A crop of startling new subcultures were emerging – the professional video gamers of Korea, who turned an old American game, StarCraft, into a televised sport, complete with celebrity, big bucks and fangirls; a local tradition of gay tolerance in the Philippines somehow synthesising with the country’s very Catholic sensibilities; hardcore punk taken up with relish by anarchists and Muslim evangelists alike across all of Indonesia; and savvy street filmmakers in Ghana using cheap handycams to make ultra-local stories to fend off an external threat. Hollywood? No, Nollywood – the slick-and-sexy Nigerian film industry.  

There were many more West-meets-rest cultures I could have explored – familiar and distinct, all at the same time. They run the gamut from Ukraine’s internet scammer villages to Russia’s malware writers turning American technology back on itself, from the surprising popularity of surf rock in Cambodia to the Balinese ‘cowboys’ offering the boyfriend experience to female tourists, from the nationalistic rap of Azerbaijan to the enormous popularity of local hip-hop artists across black Africa, many of whom claim to be more authentic than African-American gangsta rap.

And consider Psy: a pop artist famous in South Korea, can, through YouTube, have one catchy song listened to a billion times, across the entire internet-enabled world – the first time K-pop broke out of its avid North Asian fanbase and took the West.

Culture is flowing in more directions now. And new audiences are appearing for novel cultures – for Jamaica’s ragga and reggae and dancehall, for Mongolian throat-singing, for Nollywood melodramas and Iranian dramas, for Korean soaps, for Japan’s cute mascots, for Latin American soccer matches, and for the French urban running phenomenon of parkour.

Western culture is hardly the imperialist force it’s made out to be. In reality, host societies modify newcomers – whether people, floating culture, technologies or ideas – and are themselves altered in turn. Culture never skips a border unchanged. Even something as culturally ‘authentic’ as Australian Aboriginal dot-painting is an amalgam of age-old Indigenous techniques fused with Western technology: canvas and paints.

English, for instance, is supposedly the global tongue. In reality, English is fragmenting into distinct new dialects with hundreds of millions of speakers: Hinglish (Hindi English), Nigerian English, Filipino English and Singapore’s Chinese-English hybrid, Singlish.

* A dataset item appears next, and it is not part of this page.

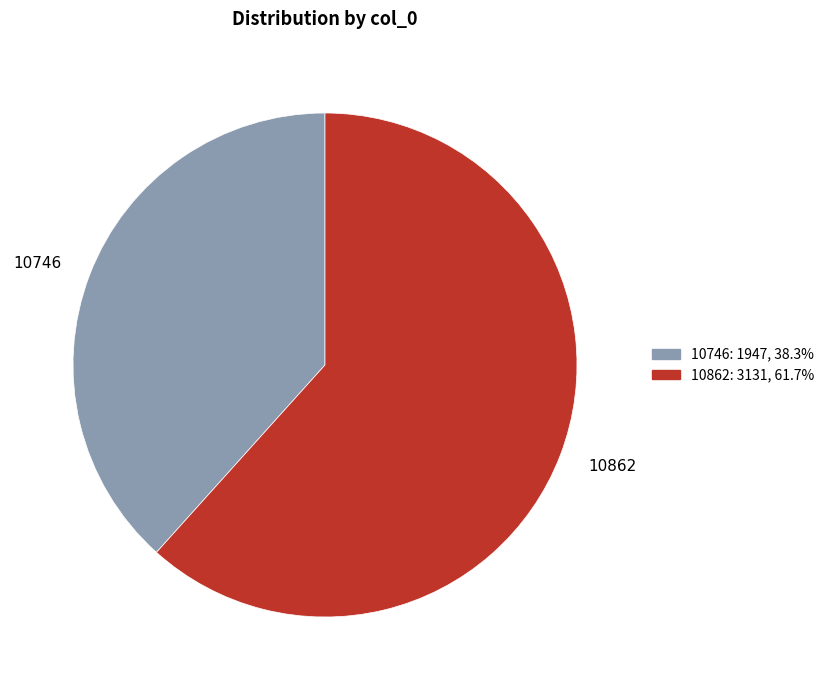

Is the sum of 10746 and 10862 greater than half?

Yes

The same processes of selection and mutation apply to both live culture and technologies. The al-Ansar Brigade fighting in Libya’s civil war deployed a homemade tank, the Sham II, using a Sony PlayStation controller to aim the external machine gun. Much of Kenya’s economy now runs by text message, with a successful adaptation – M-Pesa, a mobile phone banking system – achieving uptake undreamt of in the tech-savvy Western and Asian nations who perfected the original technology.

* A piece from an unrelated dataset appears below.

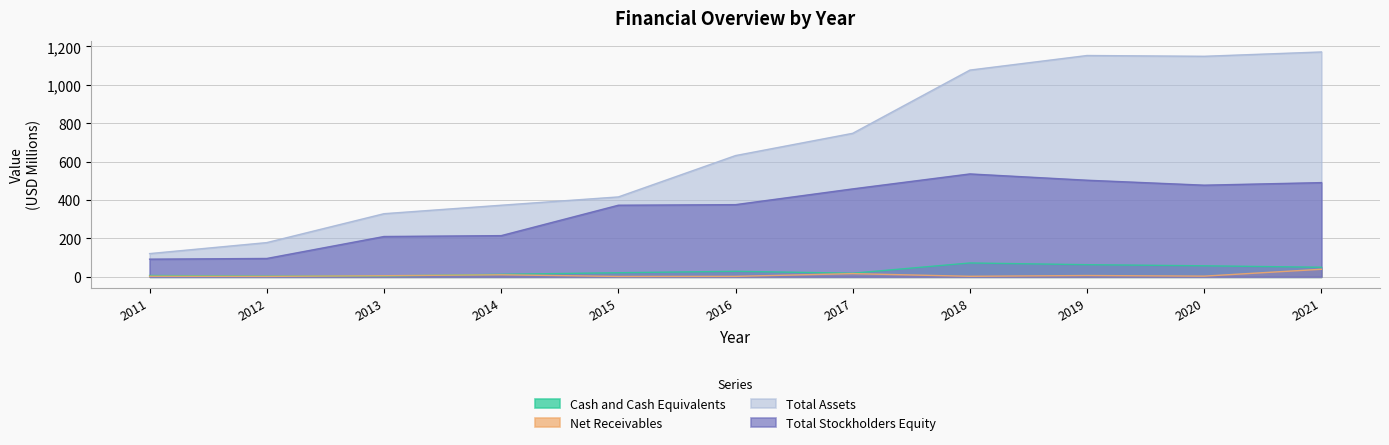

Does the chart have visible grid lines?

Yes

These radical shifts are at once terrifying and exciting. The old givens change – or flounder. But this is how new culture has always developed. No one is in control. It is bottom-up, generated by the preferences and interests of you and I. It is impossible to predict which pieces of culture are sticky – which will lodge in our collective subconscious – and which will blow through with the wind.

In Seoul, Manila, Accra and Jakarta, I caught a glimpse of a possible future that I liked, where hard-edged cultural differences erode in favour of cross-border commonalities and mutual reinvention. A future where tradition and modernity mingle and neither emerges untouched. Where people speak many languages and draw on many influences to make meaning of their lives – from the world, from the region, from the nation, from the local.

They are creating amalgamated nations – transnational and local all at once. Their strategies vary widely. But the end result is the same: a small new subculture emerges, a hybrid, a successful mutation with local and global parentage.